### Home > CCA2 > Chapter C > Lesson C.1.1 > ProblemC-10

C-10.

Find the real solutions to the equations below using any method of your choice.

1.  $2x^2=2−3x$

Rewrite the equation in standard form.
$2x^2+3x=2−3x+3x$
$2x^2+3x=2$
$2x^2+3x−2=2−2$
$2x^2+3x−2=0$

Solve by Zero Product Property:

Factor the equation:
$2x^2+3x−2=0$
$(2x−1)(x+2)=0$

Get the roots from the factors.
$(2x−1)=0$
$x=0.5$

$(x+2)=0$
$x=−2$

In the quadratic formula, substitute the coefficient of $x^2$ for $a$, the coefficient of $x$ for $b$, and the third term for $c$.
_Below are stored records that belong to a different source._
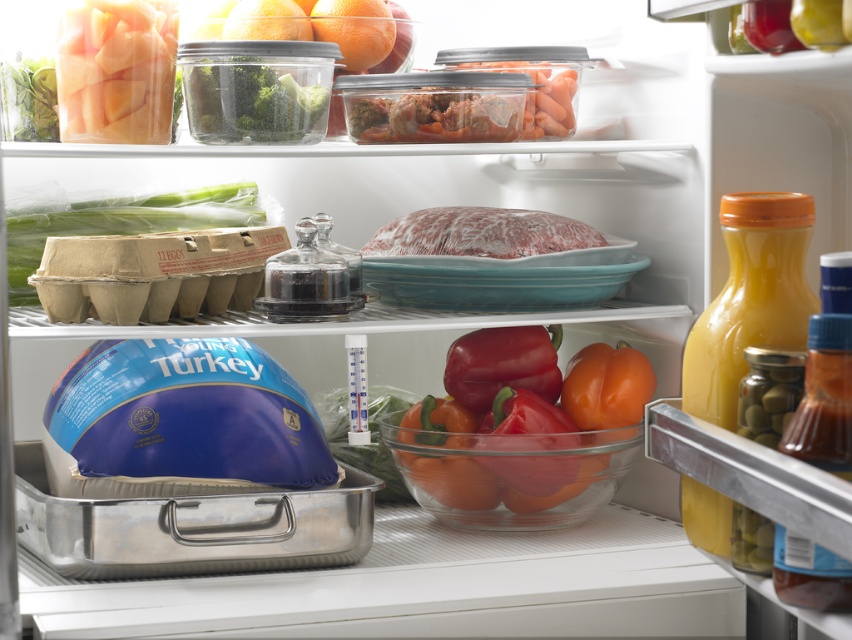
Which is above, green cardboard egg carton at left or translucent plastic broccoli at upper left?

Positioned higher is translucent plastic broccoli at upper left.

Between point (81, 218) and point (208, 93), which one is positioned in front?

Positioned in front is point (208, 93).

Find the location of a particular element. green cardboard egg carton at left is located at coordinates (116, 220).

Does translucent glass bell peppers at center appear under yellow glass bottle at right?

Indeed, translucent glass bell peppers at center is positioned under yellow glass bottle at right.

Measure the distance from translucent glass bell peppers at center to yellow glass bottle at right.

A distance of 33.64 centimeters exists between translucent glass bell peppers at center and yellow glass bottle at right.

Describe the element at coordinates (525, 435) in the screenshot. I see `translucent glass bell peppers at center` at that location.

Locate an element on the screen. This screenshot has height=640, width=852. translucent glass bell peppers at center is located at coordinates (525, 435).

Does translucent plastic peaches at upper left appear on the left side of translucent plastic broccoli at upper left?

Indeed, translucent plastic peaches at upper left is positioned on the left side of translucent plastic broccoli at upper left.

Is the position of translucent plastic peaches at upper left less distant than that of translucent plastic broccoli at upper left?

Yes, it is in front of translucent plastic broccoli at upper left.

Find the location of a particular element. This screenshot has height=640, width=852. translucent plastic peaches at upper left is located at coordinates (116, 70).

Identify the location of translucent plastic peaches at upper left. (116, 70).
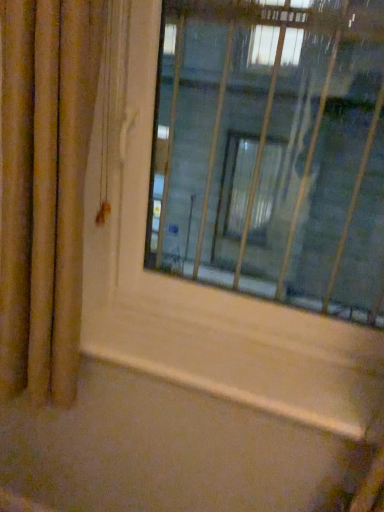
Question: Considering the relative positions of transparent glass window at center and gold textured curtain at left in the image provided, is transparent glass window at center to the right of gold textured curtain at left from the viewer's perspective?

Choices:
 (A) no
 (B) yes

Answer: (B)

Question: Can gold textured curtain at left be found inside transparent glass window at center?

Choices:
 (A) yes
 (B) no

Answer: (B)

Question: Is transparent glass window at center not near gold textured curtain at left?

Choices:
 (A) yes
 (B) no

Answer: (B)

Question: Is transparent glass window at center wider than gold textured curtain at left?

Choices:
 (A) yes
 (B) no

Answer: (B)

Question: Is transparent glass window at center to the left of gold textured curtain at left from the viewer's perspective?

Choices:
 (A) no
 (B) yes

Answer: (A)

Question: Can you confirm if transparent glass window at center is smaller than gold textured curtain at left?

Choices:
 (A) no
 (B) yes

Answer: (A)

Question: Can you confirm if gold textured curtain at left is thinner than transparent glass window at center?

Choices:
 (A) no
 (B) yes

Answer: (A)

Question: From a real-world perspective, is gold textured curtain at left under transparent glass window at center?

Choices:
 (A) no
 (B) yes

Answer: (B)

Question: Is gold textured curtain at left aimed at transparent glass window at center?

Choices:
 (A) no
 (B) yes

Answer: (A)

Question: Is gold textured curtain at left not within transparent glass window at center?

Choices:
 (A) no
 (B) yes

Answer: (B)

Question: Is gold textured curtain at left taller than transparent glass window at center?

Choices:
 (A) yes
 (B) no

Answer: (A)

Question: Considering the relative sizes of gold textured curtain at left and transparent glass window at center in the image provided, is gold textured curtain at left wider than transparent glass window at center?

Choices:
 (A) yes
 (B) no

Answer: (A)

Question: Is wooden at lower center to the right of gold textured curtain at left from the viewer's perspective?

Choices:
 (A) no
 (B) yes

Answer: (B)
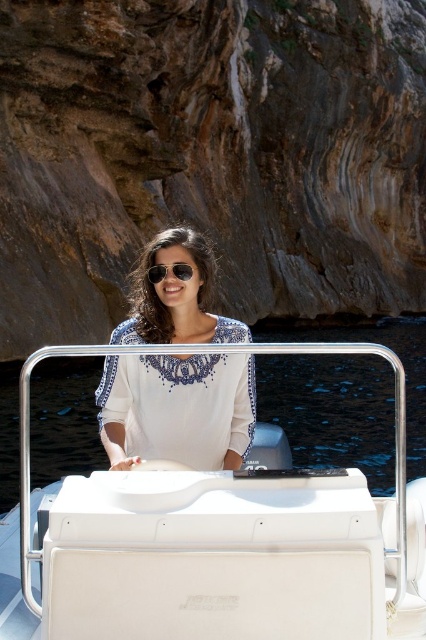
You are a photographer taking a portrait of the woman in the motorboat. You need to ensure that both the white embroidered blouse at center and the matte black sunglasses at center are clearly visible in the frame. Which object should you focus on to ensure both are in focus, considering their sizes?

The white embroidered blouse at center is wider than the matte black sunglasses at center, so focusing on the blouse will ensure both are in focus as it occupies more space in the frame.

You are a photographer taking a portrait of the woman in the motorboat. You need to focus on either the white embroidered blouse at center or the matte black sunglasses at center. Which object should you choose to ensure the subject is in sharp focus?

You should focus on the white embroidered blouse at center because it is closer to the viewer than the matte black sunglasses at center, ensuring the subject is in sharp focus.

You are a photographer trying to capture a photo of the white embroidered blouse at center and the matte brown rock at center. Which object should you focus on first if you want to ensure both are in the frame without moving the camera?

The matte brown rock at center might be wider than the white embroidered blouse at center, so you should focus on the matte brown rock at center first to ensure it fits within the frame.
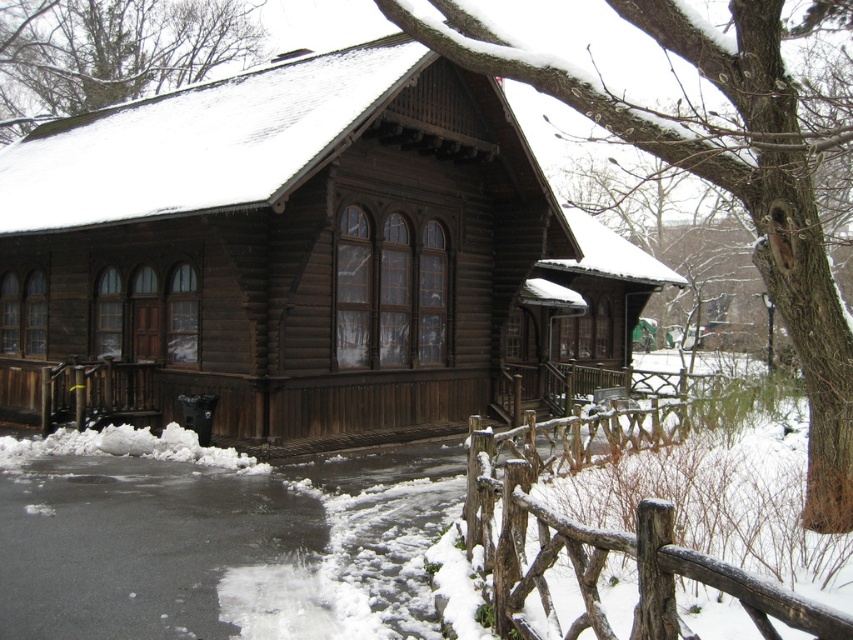
Question: Which point is closer to the camera?

Choices:
 (A) snow-covered wood at upper center
 (B) rustic wooden fence at lower right
 (C) smooth brown bark at center

Answer: (B)

Question: Considering the real-world distances, which object is farthest from the smooth brown bark at center?

Choices:
 (A) rustic wooden fence at lower right
 (B) snow-covered wood at upper center

Answer: (B)

Question: Does smooth brown bark at center appear under rustic wooden fence at lower right?

Choices:
 (A) yes
 (B) no

Answer: (B)

Question: Which object appears closest to the camera in this image?

Choices:
 (A) snow-covered wood at upper center
 (B) smooth brown bark at center
 (C) rustic wooden fence at lower right

Answer: (C)

Question: Does smooth brown bark at center appear on the right side of snow-covered wood at upper center?

Choices:
 (A) no
 (B) yes

Answer: (B)

Question: Does rustic wooden fence at lower right appear on the left side of snow-covered wood at upper center?

Choices:
 (A) no
 (B) yes

Answer: (A)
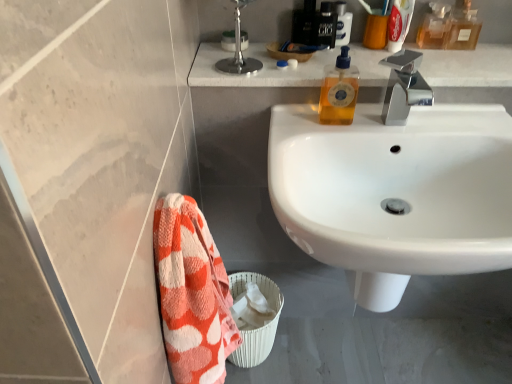
The width and height of the screenshot is (512, 384). I want to click on vacant area in front of yellow liquid soap at upper right, which appears as the 3th toiletry when viewed from the top, so click(327, 135).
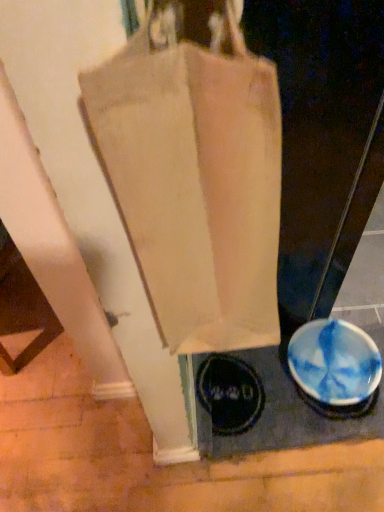
Question: Is blue glossy bowl at lower right at the right side of canvas bag at center?

Choices:
 (A) no
 (B) yes

Answer: (B)

Question: Does blue glossy bowl at lower right come behind canvas bag at center?

Choices:
 (A) yes
 (B) no

Answer: (A)

Question: Can you confirm if blue glossy bowl at lower right is shorter than canvas bag at center?

Choices:
 (A) yes
 (B) no

Answer: (A)

Question: Considering the relative sizes of blue glossy bowl at lower right and canvas bag at center in the image provided, is blue glossy bowl at lower right bigger than canvas bag at center?

Choices:
 (A) no
 (B) yes

Answer: (A)

Question: From the image's perspective, is blue glossy bowl at lower right located above canvas bag at center?

Choices:
 (A) yes
 (B) no

Answer: (B)

Question: Can you confirm if blue glossy bowl at lower right is wider than canvas bag at center?

Choices:
 (A) yes
 (B) no

Answer: (A)

Question: Is canvas bag at center wider than blue glossy bowl at lower right?

Choices:
 (A) no
 (B) yes

Answer: (A)

Question: Considering the relative positions of canvas bag at center and blue glossy bowl at lower right in the image provided, is canvas bag at center to the right of blue glossy bowl at lower right from the viewer's perspective?

Choices:
 (A) yes
 (B) no

Answer: (B)

Question: Can we say canvas bag at center lies outside blue glossy bowl at lower right?

Choices:
 (A) yes
 (B) no

Answer: (A)

Question: Considering the relative sizes of canvas bag at center and blue glossy bowl at lower right in the image provided, is canvas bag at center smaller than blue glossy bowl at lower right?

Choices:
 (A) no
 (B) yes

Answer: (A)

Question: From the image's perspective, is canvas bag at center over blue glossy bowl at lower right?

Choices:
 (A) no
 (B) yes

Answer: (B)

Question: Considering the relative positions of canvas bag at center and blue glossy bowl at lower right in the image provided, is canvas bag at center to the left of blue glossy bowl at lower right from the viewer's perspective?

Choices:
 (A) yes
 (B) no

Answer: (A)

Question: Considering their positions, is canvas bag at center located in front of or behind blue glossy bowl at lower right?

Choices:
 (A) behind
 (B) front

Answer: (B)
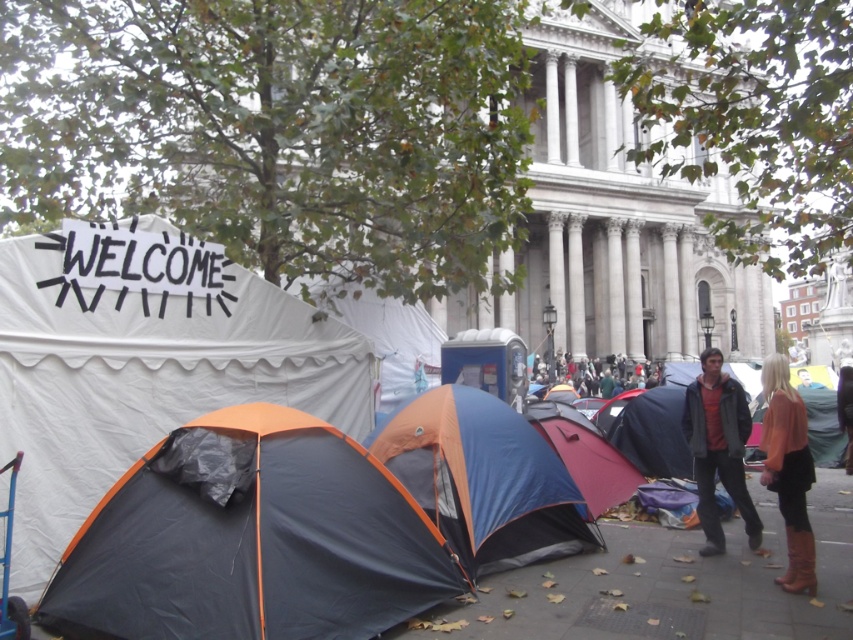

$x = \frac {-b \pm \sqrt {b^2 - 4 ac}}{2a}$

$x = \frac {-3\; \pm\; \sqrt {3^2\; -\; 4(2)(-2)}}{2(2)}$

Simplify.

$\textit{x}\; =\; \frac {-3\; \pm\; \sqrt {9\; +\; 16}}{4}$

$x = \frac {-3\; \pm\; \sqrt{25}}{4}$

$x = \frac {-3\; \pm\; 5}{4}$

$x=\left\{\frac{2}{4},-\frac{8}{4}\right\}$

$\textit{x}=\frac{1}{2}, -2$

2.  $(2x−3)^2+4=0$

See the help for part (a).

This quadratic is not factorable. What happens when you use the other two methods? Are there any real solutions?